Carbon offsets are no replacement for the significant change required from most companies to reduce their emissions. However, offsets can help accelerate progress toward the long-term global emissions reductions needed to avoid the worst effects of temperature rises.
We expect carbon offsets will be an important part of the solution to the global climate challenge and to investors’ transition strategies. The IPCC has outlined its expectation that negative emissions, or offsets, will play a much bigger role in meeting global decarbonisation goals in the future.
At Schroders, we have initially applied this share class to a fund focused on climate leaders. We have focused on a strategy that already emphasises companies transitioning quickly toward a low carbon economy.
How does a carbon offset share class work?
In this case, every quarter we will purchase carbon offsets equal to the emissions of portfolio companies attributable to the share class. For example, if the share class holds 1% of the emissions of a company, we will calculate 1/100th of that the company’s Scope 1 and 2 carbon emissions.
Adding together all of the equivalent exposures to carbon emissions yields an estimate of the total carbon emissions attributable to the share class. We will then purchase and cancel an equivalent volume of carbon offsets, taking those credits out of circulation and “locking in” their emissions benefit.
The cost of purchasing those emissions will be applied to the share class, so that its management fee is reset every quarter. In more volatile conditions, those calculations may be made monthly.
Based on the most recent calculations, the additional fee applied to the share class for the climate leaders fund in question will be 5.7 basis points (i.e. 0.057%). This figure equates to less than 5% of the current standard fee.
What are some of the challenges and how can we tackle them?

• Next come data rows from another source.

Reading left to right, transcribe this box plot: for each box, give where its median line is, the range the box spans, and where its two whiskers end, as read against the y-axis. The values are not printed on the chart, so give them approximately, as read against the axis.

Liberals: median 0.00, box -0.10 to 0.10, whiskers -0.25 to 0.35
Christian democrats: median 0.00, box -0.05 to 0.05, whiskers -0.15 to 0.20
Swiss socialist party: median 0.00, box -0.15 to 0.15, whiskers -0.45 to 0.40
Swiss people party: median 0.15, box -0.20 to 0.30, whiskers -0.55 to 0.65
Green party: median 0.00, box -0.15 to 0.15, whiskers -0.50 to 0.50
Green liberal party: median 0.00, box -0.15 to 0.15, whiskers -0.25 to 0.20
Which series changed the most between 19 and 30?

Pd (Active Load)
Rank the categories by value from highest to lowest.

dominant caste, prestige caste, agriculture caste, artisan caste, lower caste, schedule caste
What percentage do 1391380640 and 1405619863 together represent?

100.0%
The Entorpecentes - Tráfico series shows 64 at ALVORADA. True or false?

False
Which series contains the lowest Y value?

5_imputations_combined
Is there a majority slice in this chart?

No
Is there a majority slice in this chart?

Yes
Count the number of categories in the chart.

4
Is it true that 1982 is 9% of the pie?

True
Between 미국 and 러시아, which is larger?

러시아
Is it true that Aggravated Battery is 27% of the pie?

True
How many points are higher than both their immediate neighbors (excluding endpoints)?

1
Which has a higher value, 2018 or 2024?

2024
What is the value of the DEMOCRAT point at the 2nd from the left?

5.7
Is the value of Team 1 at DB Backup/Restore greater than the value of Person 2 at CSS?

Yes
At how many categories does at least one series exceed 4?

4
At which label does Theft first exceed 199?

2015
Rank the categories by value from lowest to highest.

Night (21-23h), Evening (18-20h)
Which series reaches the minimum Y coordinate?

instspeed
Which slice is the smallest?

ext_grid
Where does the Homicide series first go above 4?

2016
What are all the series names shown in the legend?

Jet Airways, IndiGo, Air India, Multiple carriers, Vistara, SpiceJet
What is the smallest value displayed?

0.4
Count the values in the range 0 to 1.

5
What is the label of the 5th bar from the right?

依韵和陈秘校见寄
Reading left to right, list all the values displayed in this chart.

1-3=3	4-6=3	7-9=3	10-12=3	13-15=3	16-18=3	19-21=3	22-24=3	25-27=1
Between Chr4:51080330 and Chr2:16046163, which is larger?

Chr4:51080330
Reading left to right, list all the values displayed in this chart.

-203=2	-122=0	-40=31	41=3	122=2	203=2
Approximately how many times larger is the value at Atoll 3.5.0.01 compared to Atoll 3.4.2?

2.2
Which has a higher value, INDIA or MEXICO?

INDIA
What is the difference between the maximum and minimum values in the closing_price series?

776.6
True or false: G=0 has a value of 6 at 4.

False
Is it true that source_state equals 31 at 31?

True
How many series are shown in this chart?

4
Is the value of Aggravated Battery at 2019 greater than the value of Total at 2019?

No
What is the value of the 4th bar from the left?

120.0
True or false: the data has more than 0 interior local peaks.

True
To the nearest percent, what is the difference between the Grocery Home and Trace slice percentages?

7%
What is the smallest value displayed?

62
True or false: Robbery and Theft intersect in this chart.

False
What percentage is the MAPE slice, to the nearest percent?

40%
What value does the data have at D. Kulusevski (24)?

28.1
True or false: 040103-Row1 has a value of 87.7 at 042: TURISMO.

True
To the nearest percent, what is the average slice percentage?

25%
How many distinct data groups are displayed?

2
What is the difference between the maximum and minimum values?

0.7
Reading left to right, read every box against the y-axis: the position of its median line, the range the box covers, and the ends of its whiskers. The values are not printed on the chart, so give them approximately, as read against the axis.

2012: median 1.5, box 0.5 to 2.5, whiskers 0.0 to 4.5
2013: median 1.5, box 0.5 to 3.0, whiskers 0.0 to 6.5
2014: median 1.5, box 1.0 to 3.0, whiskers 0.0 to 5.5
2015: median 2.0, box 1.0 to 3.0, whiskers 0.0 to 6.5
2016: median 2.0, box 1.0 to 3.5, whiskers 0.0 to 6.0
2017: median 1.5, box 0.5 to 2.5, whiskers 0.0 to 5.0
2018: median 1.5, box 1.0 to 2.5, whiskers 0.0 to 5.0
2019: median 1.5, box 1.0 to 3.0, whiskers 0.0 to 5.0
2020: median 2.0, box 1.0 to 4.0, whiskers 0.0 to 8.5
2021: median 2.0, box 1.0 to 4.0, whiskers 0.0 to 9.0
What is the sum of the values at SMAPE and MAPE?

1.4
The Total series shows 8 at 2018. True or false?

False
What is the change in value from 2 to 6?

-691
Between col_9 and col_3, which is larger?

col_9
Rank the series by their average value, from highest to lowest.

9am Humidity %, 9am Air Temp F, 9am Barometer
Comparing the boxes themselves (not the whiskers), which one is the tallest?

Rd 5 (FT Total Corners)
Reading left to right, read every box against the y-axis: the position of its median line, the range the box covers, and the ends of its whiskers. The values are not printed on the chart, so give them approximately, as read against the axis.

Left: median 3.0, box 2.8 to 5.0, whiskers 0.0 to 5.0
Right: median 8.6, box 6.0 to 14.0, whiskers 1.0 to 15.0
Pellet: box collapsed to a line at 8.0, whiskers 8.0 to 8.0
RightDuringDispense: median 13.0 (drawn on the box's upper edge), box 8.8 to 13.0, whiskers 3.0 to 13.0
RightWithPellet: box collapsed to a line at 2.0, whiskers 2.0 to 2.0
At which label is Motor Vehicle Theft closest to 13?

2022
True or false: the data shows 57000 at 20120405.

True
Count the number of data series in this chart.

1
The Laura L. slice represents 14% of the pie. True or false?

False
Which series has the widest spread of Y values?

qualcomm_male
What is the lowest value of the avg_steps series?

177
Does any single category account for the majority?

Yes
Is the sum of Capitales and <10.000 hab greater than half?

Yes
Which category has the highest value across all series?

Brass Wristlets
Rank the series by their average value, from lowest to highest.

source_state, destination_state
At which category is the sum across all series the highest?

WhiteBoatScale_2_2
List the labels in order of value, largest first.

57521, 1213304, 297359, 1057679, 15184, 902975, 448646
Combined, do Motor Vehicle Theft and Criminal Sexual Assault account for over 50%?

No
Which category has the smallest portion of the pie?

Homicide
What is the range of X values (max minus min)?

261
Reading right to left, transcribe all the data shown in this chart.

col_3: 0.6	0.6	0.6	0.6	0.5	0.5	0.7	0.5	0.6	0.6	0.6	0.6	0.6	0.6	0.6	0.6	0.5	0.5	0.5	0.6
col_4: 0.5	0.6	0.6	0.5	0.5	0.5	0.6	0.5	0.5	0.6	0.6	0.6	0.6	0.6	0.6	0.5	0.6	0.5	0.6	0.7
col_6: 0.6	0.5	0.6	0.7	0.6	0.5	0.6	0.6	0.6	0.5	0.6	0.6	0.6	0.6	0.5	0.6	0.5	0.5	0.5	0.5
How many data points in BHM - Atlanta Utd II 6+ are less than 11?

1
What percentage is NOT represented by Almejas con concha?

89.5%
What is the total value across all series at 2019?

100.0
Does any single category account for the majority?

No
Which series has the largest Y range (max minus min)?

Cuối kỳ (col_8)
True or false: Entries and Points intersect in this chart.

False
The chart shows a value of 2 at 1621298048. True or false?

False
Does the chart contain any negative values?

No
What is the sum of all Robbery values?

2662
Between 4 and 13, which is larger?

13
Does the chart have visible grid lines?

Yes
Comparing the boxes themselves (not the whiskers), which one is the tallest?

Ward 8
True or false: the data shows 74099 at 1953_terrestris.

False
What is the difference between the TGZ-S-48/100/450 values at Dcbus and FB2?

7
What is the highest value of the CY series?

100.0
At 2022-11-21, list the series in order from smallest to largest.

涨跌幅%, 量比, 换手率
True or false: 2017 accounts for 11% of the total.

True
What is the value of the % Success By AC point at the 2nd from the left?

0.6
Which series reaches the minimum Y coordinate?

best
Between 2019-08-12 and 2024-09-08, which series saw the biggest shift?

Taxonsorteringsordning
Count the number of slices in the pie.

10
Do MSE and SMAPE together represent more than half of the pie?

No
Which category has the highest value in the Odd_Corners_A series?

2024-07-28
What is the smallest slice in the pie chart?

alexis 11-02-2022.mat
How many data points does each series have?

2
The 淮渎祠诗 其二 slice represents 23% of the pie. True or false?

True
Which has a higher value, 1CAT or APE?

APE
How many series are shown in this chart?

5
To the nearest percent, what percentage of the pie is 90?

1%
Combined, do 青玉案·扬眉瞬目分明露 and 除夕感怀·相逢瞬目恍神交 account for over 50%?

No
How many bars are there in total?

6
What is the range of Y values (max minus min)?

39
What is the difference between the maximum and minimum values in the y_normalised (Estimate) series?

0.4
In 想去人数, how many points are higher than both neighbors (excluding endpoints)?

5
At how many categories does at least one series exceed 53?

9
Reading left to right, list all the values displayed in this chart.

The emissions data companies report varies in timeliness, quality and consistency, while some companies do not yet report that data at all.
To provide transparency on fees, they are calculated at the start of each quarter and remain constant until the next review, irrespective of changes in portfolio holdings or companies’ emissions.
We use recognised third party data providers, with emissions estimated where they are not reported. By doing so, we aim to estimate the carbon emissions associated with the share class, recognising that this is necessarily imprecise.
The offsets bought on behalf of the share class do not represent an investment. They are cancelled when they are bought, so that investors in the share class will not benefit from rising carbon offset prices. Rather, they provide a way for investors to easily offset the emissions associated with their holding in the fund.
Carbon offsets have come under scrutiny in recent years. The quality and benefits of different types and sources of offset can vary significantly. Those differences are reflected in the wide range of prices for offsets, which can range from a few dollars per tonne of CO2 to several hundred.
At least initially, we will use offsets acquired to help Schroders meet our group commitment to carbon neutrality in our operations. Those offsets will come from a range of natural capital projects around the world which we consider high quality. Leveraging the group’s offset purchases also allows us to limit exposure to fluctuations in carbon prices.